*** Block opens ***

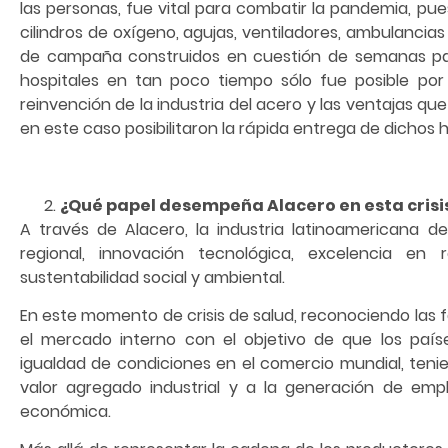
las personas, fue vital para combatir la pandemia, p
cilindros de oxígeno, agujas, ventiladores, ambulancias
de campaña construidos en cuestión de semanas par
hospitales en tan poco tiempo sólo fue posible por
reinvención de la industria del acero y las ventajas qu
en este caso posibilitaron la rápida entrega de dichos h
¿Qué papel desempeña Alacero en esta crisi
A través de Alacero, la industria latinoamericana d
regional, innovación tecnológica, excelencia en 
sustentabilidad social y ambiental.
En este momento de crisis de salud, reconociendo las fa
el mercado interno con el objetivo de que los paí
igualdad de condiciones en el comercio mundial, tenie
valor agregado industrial y a la generación de empl
económica.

*** Block closes ***

### YOUR TASK
Convert the text of the material into a JSON list of strings, one string per line and no blank lines, running from the start of the material through the line containing "el mercado interno". Leave the pictures out.

### RESULT BELOW
[
  "las personas, fue vital para combatir la pandemia, p",
  "cilindros de oxígeno, agujas, ventiladores, ambulancias",
  "de campaña construidos en cuestión de semanas par",
  "hospitales en tan poco tiempo sólo fue posible por",
  "reinvención de la industria del acero y las ventajas qu",
  "en este caso posibilitaron la rápida entrega de dichos h",
  "¿Qué papel desempeña Alacero en esta crisi",
  "A través de Alacero, la industria latinoamericana d",
  "regional, innovación tecnológica, excelencia en ",
  "sustentabilidad social y ambiental.",
  "En este momento de crisis de salud, reconociendo las fa",
  "el mercado interno con el objetivo de que los paí"
]